WHAT YOU SHOULD DO:
Retype the lines of the listing from the line with "name author: Schrank" to the line with "genus: Espeletia", both included, with no changes.

─── EXTRACTED INFORMATION ───

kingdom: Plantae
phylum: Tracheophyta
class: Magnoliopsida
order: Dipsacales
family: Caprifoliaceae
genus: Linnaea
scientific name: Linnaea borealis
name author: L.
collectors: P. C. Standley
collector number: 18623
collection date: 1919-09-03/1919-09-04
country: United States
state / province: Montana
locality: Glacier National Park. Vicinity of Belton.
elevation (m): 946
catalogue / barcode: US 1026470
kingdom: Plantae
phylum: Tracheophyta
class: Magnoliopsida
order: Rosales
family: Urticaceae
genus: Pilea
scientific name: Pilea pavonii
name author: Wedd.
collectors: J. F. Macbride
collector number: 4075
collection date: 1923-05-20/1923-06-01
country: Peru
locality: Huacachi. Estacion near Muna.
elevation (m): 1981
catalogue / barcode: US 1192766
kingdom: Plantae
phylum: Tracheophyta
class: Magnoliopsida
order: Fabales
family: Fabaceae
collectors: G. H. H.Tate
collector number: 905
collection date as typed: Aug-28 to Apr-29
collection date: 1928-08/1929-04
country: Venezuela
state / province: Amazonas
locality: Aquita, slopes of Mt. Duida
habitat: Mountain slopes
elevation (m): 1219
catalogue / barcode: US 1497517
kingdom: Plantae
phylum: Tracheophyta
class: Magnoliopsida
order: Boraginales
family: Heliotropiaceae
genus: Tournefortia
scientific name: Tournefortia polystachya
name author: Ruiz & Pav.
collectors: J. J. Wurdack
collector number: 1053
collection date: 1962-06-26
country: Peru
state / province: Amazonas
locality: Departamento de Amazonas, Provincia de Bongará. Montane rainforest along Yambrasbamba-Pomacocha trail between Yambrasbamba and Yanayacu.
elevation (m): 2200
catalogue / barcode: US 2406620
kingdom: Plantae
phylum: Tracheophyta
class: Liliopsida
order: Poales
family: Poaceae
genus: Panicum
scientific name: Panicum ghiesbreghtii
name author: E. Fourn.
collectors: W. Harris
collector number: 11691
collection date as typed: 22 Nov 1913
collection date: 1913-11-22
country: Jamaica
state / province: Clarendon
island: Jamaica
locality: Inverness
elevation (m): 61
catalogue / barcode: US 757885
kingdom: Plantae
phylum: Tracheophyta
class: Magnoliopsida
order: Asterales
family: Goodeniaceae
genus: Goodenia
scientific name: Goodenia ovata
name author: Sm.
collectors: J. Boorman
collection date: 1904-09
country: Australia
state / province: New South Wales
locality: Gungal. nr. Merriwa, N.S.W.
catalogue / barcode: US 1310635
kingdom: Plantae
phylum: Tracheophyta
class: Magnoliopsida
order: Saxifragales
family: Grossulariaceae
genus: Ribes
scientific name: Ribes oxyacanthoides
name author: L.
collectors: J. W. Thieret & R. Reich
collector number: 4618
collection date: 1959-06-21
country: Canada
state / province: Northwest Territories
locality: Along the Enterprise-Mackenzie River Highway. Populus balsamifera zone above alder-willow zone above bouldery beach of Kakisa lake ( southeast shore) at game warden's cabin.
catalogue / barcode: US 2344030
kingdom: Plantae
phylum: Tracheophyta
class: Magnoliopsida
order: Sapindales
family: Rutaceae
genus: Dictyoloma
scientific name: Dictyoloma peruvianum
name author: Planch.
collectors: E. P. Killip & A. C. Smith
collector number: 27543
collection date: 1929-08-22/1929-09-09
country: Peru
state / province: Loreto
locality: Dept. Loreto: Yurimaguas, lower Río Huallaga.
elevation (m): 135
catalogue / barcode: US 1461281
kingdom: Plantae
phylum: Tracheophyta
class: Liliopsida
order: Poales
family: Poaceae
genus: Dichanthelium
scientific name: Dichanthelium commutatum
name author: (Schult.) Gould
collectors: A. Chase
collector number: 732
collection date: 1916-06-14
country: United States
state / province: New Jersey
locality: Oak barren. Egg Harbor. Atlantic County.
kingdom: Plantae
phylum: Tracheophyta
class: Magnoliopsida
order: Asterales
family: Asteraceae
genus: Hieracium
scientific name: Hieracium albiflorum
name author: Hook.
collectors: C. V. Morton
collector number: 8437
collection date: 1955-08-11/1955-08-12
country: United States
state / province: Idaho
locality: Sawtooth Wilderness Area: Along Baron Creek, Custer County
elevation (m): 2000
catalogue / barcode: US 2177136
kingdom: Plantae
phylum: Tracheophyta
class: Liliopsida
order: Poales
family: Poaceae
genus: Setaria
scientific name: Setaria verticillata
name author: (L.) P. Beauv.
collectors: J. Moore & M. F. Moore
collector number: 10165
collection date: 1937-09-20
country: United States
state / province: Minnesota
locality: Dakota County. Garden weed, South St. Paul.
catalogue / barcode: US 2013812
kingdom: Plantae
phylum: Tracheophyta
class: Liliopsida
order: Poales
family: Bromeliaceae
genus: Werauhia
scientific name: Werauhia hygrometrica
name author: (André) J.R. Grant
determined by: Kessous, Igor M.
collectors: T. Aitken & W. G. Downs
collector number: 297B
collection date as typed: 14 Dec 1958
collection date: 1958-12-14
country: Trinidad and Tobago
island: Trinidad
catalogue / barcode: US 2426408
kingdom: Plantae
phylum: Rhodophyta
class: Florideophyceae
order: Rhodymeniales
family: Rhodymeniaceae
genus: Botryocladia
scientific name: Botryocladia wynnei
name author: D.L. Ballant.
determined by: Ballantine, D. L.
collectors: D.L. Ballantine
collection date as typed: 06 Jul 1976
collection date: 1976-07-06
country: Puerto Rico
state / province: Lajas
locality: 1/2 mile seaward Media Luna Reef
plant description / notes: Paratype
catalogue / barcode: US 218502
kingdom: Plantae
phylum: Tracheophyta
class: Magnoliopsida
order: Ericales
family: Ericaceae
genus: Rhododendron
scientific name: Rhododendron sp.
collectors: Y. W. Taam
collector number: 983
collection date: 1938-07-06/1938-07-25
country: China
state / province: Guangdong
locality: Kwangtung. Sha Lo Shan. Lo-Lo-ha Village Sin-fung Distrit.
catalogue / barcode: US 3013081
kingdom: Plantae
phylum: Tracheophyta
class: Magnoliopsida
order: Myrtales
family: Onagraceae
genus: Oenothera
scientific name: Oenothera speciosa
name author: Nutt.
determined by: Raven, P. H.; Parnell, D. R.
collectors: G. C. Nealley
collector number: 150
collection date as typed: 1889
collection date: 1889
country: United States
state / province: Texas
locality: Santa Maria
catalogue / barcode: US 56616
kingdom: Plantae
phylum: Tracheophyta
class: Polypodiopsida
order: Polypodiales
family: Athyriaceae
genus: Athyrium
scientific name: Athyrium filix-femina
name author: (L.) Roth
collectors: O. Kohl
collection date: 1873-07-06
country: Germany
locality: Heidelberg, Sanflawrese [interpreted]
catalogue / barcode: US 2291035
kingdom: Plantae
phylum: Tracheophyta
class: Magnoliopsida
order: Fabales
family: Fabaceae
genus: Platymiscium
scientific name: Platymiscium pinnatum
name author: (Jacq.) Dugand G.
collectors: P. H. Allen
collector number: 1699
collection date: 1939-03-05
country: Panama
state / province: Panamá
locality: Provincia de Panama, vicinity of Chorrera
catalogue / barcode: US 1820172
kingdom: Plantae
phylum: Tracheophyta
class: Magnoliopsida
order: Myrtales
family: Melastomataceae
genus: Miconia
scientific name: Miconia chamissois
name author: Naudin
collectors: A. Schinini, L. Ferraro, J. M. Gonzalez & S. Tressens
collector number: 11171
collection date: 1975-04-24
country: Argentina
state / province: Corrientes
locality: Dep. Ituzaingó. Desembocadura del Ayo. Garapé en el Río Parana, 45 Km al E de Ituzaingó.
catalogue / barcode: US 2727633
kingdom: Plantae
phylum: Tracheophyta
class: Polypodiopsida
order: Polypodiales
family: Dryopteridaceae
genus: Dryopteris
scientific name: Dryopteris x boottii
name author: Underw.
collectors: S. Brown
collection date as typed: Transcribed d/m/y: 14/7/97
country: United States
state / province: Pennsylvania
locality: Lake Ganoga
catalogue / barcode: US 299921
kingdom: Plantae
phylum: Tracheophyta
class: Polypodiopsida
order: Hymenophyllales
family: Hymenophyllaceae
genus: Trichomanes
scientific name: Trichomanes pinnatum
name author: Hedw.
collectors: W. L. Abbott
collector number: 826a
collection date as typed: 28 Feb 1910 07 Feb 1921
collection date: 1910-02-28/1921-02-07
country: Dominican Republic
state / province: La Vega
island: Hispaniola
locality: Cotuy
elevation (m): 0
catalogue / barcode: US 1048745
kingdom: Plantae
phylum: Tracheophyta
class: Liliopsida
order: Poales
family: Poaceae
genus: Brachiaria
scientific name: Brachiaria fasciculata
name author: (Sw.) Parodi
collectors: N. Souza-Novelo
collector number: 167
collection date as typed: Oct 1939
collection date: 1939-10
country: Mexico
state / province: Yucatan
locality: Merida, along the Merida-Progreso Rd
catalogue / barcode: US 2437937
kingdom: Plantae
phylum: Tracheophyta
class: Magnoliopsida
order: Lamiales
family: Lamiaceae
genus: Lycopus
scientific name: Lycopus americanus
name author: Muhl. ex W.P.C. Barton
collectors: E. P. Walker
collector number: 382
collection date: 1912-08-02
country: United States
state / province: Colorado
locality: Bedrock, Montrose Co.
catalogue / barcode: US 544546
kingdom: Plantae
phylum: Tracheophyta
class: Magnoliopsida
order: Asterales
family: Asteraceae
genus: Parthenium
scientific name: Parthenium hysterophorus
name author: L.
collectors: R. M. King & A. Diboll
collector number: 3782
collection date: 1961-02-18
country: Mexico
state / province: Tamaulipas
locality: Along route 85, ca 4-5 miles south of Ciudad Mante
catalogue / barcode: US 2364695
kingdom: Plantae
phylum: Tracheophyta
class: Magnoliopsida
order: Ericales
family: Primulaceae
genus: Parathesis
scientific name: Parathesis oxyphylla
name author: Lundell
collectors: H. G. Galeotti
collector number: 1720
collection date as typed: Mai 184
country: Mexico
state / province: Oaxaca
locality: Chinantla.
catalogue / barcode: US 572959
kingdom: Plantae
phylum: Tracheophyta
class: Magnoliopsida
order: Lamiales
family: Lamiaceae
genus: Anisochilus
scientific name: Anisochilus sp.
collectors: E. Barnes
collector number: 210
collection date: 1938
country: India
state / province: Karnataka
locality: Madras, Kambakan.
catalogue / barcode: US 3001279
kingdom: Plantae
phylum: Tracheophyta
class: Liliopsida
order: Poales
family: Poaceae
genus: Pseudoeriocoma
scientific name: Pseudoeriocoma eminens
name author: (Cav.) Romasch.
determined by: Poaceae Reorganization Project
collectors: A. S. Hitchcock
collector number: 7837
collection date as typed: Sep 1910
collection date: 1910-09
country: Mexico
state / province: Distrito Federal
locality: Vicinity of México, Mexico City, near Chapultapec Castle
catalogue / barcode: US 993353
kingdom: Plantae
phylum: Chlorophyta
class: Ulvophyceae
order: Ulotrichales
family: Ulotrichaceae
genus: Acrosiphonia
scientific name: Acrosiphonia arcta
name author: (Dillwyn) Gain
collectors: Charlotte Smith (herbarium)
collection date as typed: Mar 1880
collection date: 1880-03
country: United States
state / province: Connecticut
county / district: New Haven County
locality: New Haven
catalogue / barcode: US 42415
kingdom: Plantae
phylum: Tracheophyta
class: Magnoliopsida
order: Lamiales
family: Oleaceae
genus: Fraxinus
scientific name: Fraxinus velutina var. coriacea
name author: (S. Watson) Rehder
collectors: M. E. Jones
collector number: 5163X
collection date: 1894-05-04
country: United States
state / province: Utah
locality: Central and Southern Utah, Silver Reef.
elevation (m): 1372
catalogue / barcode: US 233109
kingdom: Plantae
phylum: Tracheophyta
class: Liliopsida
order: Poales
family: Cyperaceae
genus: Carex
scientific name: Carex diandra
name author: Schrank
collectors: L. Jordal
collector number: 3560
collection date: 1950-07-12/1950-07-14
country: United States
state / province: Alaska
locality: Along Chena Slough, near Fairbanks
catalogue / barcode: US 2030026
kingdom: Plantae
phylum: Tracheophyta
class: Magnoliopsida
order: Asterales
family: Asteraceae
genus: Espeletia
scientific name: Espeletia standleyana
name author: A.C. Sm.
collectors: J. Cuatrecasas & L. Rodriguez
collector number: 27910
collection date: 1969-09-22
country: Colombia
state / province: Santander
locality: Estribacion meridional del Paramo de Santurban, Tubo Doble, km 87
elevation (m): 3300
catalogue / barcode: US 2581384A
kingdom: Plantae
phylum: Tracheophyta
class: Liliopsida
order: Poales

───

THE SOLUTION:
name author: Schrank
collectors: L. Jordal
collector number: 3560
collection date: 1950-07-12/1950-07-14
country: United States
state / province: Alaska
locality: Along Chena Slough, near Fairbanks
catalogue / barcode: US 2030026
kingdom: Plantae
phylum: Tracheophyta
class: Magnoliopsida
order: Asterales
family: Asteraceae
genus: Espeletia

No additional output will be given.